PROBLEM DETAILS – Please repeat the records exactly from their first line, finishing at the line containing "Rendered at 1241 by 1754 pixels." and including it.

Page segmentation data
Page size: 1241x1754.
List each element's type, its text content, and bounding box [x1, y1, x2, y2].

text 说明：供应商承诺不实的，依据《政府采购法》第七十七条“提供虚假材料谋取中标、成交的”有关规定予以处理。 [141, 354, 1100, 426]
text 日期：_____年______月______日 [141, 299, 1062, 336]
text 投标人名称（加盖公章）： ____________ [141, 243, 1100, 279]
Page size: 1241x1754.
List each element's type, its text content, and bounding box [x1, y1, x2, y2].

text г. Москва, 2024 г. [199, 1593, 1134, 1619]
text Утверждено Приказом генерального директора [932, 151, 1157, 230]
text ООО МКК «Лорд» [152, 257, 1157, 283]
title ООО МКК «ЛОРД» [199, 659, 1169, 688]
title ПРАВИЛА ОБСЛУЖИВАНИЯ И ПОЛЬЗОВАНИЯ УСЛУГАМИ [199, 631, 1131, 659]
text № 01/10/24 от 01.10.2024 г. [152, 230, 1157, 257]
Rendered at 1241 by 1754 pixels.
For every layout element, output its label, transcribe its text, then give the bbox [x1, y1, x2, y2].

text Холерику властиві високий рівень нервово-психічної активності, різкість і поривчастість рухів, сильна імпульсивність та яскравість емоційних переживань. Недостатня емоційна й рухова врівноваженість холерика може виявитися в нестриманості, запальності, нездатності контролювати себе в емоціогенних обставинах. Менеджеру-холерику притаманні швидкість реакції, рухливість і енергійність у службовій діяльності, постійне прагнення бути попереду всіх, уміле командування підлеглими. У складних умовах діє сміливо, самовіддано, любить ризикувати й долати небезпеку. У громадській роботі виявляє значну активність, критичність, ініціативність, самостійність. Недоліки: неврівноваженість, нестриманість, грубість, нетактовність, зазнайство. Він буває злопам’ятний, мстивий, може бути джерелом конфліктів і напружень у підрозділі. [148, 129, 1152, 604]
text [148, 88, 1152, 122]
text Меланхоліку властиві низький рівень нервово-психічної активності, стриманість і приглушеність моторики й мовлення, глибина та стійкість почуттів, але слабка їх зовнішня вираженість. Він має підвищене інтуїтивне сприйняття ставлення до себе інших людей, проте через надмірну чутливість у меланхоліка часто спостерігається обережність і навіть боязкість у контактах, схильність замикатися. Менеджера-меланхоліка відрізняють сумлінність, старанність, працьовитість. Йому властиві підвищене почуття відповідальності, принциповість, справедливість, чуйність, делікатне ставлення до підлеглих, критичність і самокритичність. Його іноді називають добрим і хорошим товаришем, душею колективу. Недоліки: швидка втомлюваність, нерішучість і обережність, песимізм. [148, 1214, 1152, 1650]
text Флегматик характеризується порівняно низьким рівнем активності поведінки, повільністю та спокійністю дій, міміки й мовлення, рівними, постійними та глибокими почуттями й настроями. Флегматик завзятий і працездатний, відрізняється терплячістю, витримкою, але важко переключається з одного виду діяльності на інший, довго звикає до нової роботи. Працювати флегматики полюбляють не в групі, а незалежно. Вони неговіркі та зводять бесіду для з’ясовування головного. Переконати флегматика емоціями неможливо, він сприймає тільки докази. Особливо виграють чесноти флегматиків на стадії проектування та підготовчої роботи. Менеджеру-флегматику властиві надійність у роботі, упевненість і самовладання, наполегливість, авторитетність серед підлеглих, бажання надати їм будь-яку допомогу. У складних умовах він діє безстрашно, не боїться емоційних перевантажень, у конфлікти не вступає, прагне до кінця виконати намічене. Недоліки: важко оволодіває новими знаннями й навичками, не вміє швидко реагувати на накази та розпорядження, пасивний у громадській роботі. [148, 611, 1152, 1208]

RESPONSE BOX –
Page size: 1241x1754.
List each element's type, its text content, and bounding box [x1, y1, x2, y2].

text 说明：供应商承诺不实的，依据《政府采购法》第七十七条“提供虚假材料谋取中标、成交的”有关规定予以处理。 [141, 354, 1100, 426]
text 日期：_____年______月______日 [141, 299, 1062, 336]
text 投标人名称（加盖公章）： ____________ [141, 243, 1100, 279]
Page size: 1241x1754.
List each element's type, its text content, and bounding box [x1, y1, x2, y2].

text г. Москва, 2024 г. [199, 1593, 1134, 1619]
text Утверждено Приказом генерального директора [932, 151, 1157, 230]
text ООО МКК «Лорд» [152, 257, 1157, 283]
title ООО МКК «ЛОРД» [199, 659, 1169, 688]
title ПРАВИЛА ОБСЛУЖИВАНИЯ И ПОЛЬЗОВАНИЯ УСЛУГАМИ [199, 631, 1131, 659]
text № 01/10/24 от 01.10.2024 г. [152, 230, 1157, 257]
Rendered at 1241 by 1754 pixels.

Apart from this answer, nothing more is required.